View Full Version : Lena Dunham pays tribute to her Girls dad Peter Scolari


TMC
10-23-2021, 02:49 AM
https://www.instagram.com/p/CVV1PRHv-7Z/

"The shyest extrovert, the most dramatic comedian, the most humble icon," she wrote on Instagram of Scolari, who won an Emmy for playing Tad Horvath on Girls. "You had lived enough life to know that a TV show was just a TV show, but also to appreciate just what it meant to be allowed to play pretend for a living- and you never let us forget that this job was a privilege. I remember when you came back from doing a production of the Music Man somewhere- the theater had basically been a barn, there had been no WiFi and you had no understudy- and you were as grateful and delighted as you were when you were nominated for an Emmy.
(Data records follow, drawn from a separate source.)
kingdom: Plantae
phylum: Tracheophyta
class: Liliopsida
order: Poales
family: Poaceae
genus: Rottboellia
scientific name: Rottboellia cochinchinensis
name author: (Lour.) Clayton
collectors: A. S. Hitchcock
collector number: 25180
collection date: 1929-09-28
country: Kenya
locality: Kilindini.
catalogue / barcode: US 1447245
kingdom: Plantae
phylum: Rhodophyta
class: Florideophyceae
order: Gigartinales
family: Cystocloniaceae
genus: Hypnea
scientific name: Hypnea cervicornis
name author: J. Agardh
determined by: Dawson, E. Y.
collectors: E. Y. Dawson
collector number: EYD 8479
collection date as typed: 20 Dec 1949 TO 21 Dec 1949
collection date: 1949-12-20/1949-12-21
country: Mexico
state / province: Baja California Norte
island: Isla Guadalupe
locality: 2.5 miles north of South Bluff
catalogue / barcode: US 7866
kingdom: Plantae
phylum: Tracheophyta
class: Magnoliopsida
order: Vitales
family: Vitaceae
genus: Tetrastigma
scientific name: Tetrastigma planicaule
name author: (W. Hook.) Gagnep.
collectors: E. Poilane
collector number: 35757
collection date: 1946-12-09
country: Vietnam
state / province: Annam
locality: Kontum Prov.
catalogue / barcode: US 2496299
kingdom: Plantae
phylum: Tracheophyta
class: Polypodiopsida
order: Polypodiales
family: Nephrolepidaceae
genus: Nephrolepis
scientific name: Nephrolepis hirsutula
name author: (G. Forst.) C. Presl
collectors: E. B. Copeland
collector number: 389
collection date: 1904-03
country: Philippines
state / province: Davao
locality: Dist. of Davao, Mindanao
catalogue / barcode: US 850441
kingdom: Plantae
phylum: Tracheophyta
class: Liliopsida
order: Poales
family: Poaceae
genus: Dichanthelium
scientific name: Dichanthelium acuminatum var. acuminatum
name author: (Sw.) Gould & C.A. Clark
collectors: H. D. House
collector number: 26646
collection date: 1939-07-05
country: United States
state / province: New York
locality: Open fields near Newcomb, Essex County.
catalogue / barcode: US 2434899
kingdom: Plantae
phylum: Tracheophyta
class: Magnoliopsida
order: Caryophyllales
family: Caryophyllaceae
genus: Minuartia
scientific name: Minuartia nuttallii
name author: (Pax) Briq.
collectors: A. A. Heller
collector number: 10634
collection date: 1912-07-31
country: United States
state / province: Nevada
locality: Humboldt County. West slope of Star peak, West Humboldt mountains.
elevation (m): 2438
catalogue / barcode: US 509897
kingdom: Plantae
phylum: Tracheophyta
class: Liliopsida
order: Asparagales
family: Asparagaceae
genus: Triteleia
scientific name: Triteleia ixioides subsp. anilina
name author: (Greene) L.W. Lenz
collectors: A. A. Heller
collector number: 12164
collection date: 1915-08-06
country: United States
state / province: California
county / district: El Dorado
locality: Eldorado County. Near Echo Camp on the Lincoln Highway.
You bragged nonstop about your kids, you had the best stories- like when you did Circus of the Stars and 'that’s when I learned to walk a tightrope, there’s not much to it'- and when we told you that you would be coming out of the closet on the show you said “thank you, you can trust me with this.” Becky Ann and I loved every second of playing your family and I couldn’t have been raised up by a better TV 'papa.' Thank you, Scolari, for every chat between set ups, every hug onscreen and off and every 'Oh, Jeez.' We will miss you so much."


Peter Scolari's Emmy-winning Girls performance was a key to the show's success (https://variety.com/2021/tv/reviews/peter-scolari-girls-appreciation-1235095542/): "As Tad, Hannah Horvath’s father, Scolari brought rare sensitivity and care to a tricky character who evolved radically through the show’s run," says Daniel D'Addario. "It took a great actor to pull off some of the shifts in Tad Horvath over the seasons of Girls, but those shifts always felt, in Scolari’s telling, like the evolution of a person coming into contact with himself. Girls depicted a funny parallel journey among the members of the Horvath family: As millennial Hannah (Lena Dunham) grew gradually disillusioned with life among the sexually liberated creative class of Brooklyn, her boomer parents (Scolari and Becky Ann Baker) began to try living on their own terms for the first time. They met less in the middle than in a sort of upside-down reality where, by the show’s end, Hannah was parenting her elders. This element of the show could, in the writing of the series, strain credulity — Hannah’s parents, both academics, seemed at first oddly cosseted. And later in the show’s run, they became libertine at times that suggested the show was seeking a source of spectacle and oddity. But Scolari, especially, leaned hard on the shared reality of the Horvath family, no matter how far from its origins the show got."

Cbalducc
10-24-2021, 04:41 PM
It is ironic that Peter, best known for his roles on light-hearted sitcoms, would be cast in this controversial series and win an Emmy for his performance.

PracTz
10-26-2021, 09:50 AM
That's like the first positive thing Miss Dunham has said about. .. anyone in a long time!